WORKING DATA →
== Segment start ==
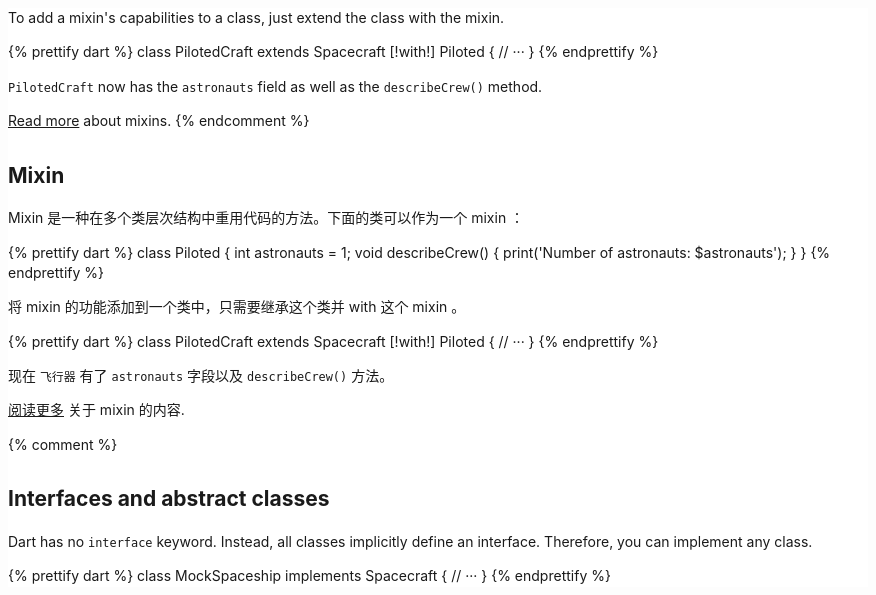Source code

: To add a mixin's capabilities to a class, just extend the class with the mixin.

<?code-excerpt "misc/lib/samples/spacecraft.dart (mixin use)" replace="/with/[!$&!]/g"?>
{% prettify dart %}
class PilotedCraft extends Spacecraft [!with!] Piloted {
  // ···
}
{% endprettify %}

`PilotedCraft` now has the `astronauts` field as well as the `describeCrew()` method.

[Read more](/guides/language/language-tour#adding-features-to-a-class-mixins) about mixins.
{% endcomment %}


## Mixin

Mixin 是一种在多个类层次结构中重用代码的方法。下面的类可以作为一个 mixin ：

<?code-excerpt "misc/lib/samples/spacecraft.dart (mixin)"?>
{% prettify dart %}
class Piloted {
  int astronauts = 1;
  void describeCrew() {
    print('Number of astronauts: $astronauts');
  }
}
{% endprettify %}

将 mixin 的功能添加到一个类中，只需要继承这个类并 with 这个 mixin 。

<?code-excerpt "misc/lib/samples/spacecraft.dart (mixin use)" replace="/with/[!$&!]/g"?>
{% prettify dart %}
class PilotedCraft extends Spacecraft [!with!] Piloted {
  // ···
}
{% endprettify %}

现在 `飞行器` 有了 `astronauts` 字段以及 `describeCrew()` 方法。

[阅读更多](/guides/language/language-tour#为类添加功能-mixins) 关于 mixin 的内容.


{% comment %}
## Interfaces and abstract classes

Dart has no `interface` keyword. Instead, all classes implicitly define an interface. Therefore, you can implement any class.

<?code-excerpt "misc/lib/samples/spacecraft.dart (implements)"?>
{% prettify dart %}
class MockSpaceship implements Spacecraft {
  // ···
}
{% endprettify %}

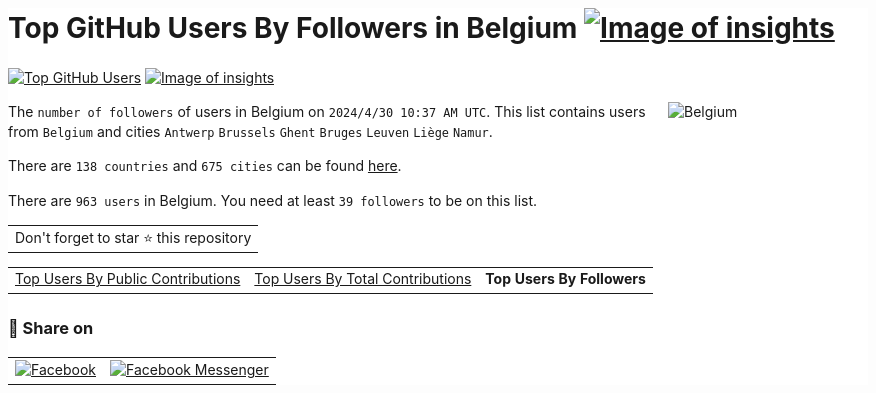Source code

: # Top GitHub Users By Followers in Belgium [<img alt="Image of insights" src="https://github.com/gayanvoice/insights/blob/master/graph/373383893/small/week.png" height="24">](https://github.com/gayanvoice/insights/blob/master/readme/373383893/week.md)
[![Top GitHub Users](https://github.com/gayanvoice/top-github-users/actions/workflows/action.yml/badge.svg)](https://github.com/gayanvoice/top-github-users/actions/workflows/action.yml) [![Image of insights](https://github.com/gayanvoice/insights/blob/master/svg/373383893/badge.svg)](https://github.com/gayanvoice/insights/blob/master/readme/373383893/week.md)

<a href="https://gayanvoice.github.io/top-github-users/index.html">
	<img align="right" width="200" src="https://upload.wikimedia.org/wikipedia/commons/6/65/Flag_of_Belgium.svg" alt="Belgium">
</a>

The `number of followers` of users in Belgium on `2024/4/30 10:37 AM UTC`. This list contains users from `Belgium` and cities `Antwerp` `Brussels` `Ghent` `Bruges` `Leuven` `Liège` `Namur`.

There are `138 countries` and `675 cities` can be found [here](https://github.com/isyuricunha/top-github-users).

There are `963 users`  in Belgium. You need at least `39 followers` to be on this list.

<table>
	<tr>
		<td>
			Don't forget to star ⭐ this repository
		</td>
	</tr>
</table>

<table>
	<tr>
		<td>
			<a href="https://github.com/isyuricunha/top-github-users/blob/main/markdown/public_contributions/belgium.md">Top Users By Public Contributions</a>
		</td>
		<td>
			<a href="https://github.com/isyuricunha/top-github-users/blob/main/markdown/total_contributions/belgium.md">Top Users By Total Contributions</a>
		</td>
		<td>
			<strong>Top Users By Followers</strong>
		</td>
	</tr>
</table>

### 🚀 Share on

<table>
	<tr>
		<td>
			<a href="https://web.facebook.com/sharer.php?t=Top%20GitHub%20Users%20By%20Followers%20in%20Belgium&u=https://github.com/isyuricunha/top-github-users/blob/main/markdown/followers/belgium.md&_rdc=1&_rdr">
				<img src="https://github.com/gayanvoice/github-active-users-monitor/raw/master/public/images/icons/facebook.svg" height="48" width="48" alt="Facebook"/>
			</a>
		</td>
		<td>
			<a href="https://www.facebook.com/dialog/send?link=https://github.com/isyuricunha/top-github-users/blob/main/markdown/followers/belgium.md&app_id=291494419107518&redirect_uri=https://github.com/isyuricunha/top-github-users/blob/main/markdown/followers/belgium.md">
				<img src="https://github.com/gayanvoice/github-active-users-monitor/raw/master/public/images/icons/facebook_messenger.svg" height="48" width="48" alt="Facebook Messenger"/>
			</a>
== Segment end ==
TRY IT →
Print the entries above word for word, without pictures.

EXERCISE ANSWER →
Source code

: To add a mixin's capabilities to a class, just extend the class with the mixin.

<?code-excerpt "misc/lib/samples/spacecraft.dart (mixin use)" replace="/with/[!$&!]/g"?>
{% prettify dart %}
class PilotedCraft extends Spacecraft [!with!] Piloted {
  // ···
}
{% endprettify %}

`PilotedCraft` now has the `astronauts` field as well as the `describeCrew()` method.

[Read more](/guides/language/language-tour#adding-features-to-a-class-mixins) about mixins.
{% endcomment %}


## Mixin

Mixin 是一种在多个类层次结构中重用代码的方法。下面的类可以作为一个 mixin ：

<?code-excerpt "misc/lib/samples/spacecraft.dart (mixin)"?>
{% prettify dart %}
class Piloted {
  int astronauts = 1;
  void describeCrew() {
    print('Number of astronauts: $astronauts');
  }
}
{% endprettify %}

将 mixin 的功能添加到一个类中，只需要继承这个类并 with 这个 mixin 。

<?code-excerpt "misc/lib/samples/spacecraft.dart (mixin use)" replace="/with/[!$&!]/g"?>
{% prettify dart %}
class PilotedCraft extends Spacecraft [!with!] Piloted {
  // ···
}
{% endprettify %}

现在 `飞行器` 有了 `astronauts` 字段以及 `describeCrew()` 方法。

[阅读更多](/guides/language/language-tour#为类添加功能-mixins) 关于 mixin 的内容.


{% comment %}
## Interfaces and abstract classes

Dart has no `interface` keyword. Instead, all classes implicitly define an interface. Therefore, you can implement any class.

<?code-excerpt "misc/lib/samples/spacecraft.dart (implements)"?>
{% prettify dart %}
class MockSpaceship implements Spacecraft {
  // ···
}
{% endprettify %}

Source code

: # Top GitHub Users By Followers in Belgium [<img alt="Image of insights" src="https://github.com/gayanvoice/insights/blob/master/graph/373383893/small/week.png" height="24">](https://github.com/gayanvoice/insights/blob/master/readme/373383893/week.md)
[![Top GitHub Users](https://github.com/gayanvoice/top-github-users/actions/workflows/action.yml/badge.svg)](https://github.com/gayanvoice/top-github-users/actions/workflows/action.yml) [![Image of insights](https://github.com/gayanvoice/insights/blob/master/svg/373383893/badge.svg)](https://github.com/gayanvoice/insights/blob/master/readme/373383893/week.md)

<a href="https://gayanvoice.github.io/top-github-users/index.html">
	<img align="right" width="200" src="https://upload.wikimedia.org/wikipedia/commons/6/65/Flag_of_Belgium.svg" alt="Belgium">
</a>

The `number of followers` of users in Belgium on `2024/4/30 10:37 AM UTC`. This list contains users from `Belgium` and cities `Antwerp` `Brussels` `Ghent` `Bruges` `Leuven` `Liège` `Namur`.

There are `138 countries` and `675 cities` can be found [here](https://github.com/isyuricunha/top-github-users).

There are `963 users`  in Belgium. You need at least `39 followers` to be on this list.

<table>
	<tr>
		<td>
			Don't forget to star ⭐ this repository
		</td>
	</tr>
</table>

<table>
	<tr>
		<td>
			<a href="https://github.com/isyuricunha/top-github-users/blob/main/markdown/public_contributions/belgium.md">Top Users By Public Contributions</a>
		</td>
		<td>
			<a href="https://github.com/isyuricunha/top-github-users/blob/main/markdown/total_contributions/belgium.md">Top Users By Total Contributions</a>
		</td>
		<td>
			<strong>Top Users By Followers</strong>
		</td>
	</tr>
</table>

### 🚀 Share on

<table>
	<tr>
		<td>
			<a href="https://web.facebook.com/sharer.php?t=Top%20GitHub%20Users%20By%20Followers%20in%20Belgium&u=https://github.com/isyuricunha/top-github-users/blob/main/markdown/followers/belgium.md&_rdc=1&_rdr">
				<img src="https://github.com/gayanvoice/github-active-users-monitor/raw/master/public/images/icons/facebook.svg" height="48" width="48" alt="Facebook"/>
			</a>
		</td>
		<td>
			<a href="https://www.facebook.com/dialog/send?link=https://github.com/isyuricunha/top-github-users/blob/main/markdown/followers/belgium.md&app_id=291494419107518&redirect_uri=https://github.com/isyuricunha/top-github-users/blob/main/markdown/followers/belgium.md">
				<img src="https://github.com/gayanvoice/github-active-users-monitor/raw/master/public/images/icons/facebook_messenger.svg" height="48" width="48" alt="Facebook Messenger"/>
			</a>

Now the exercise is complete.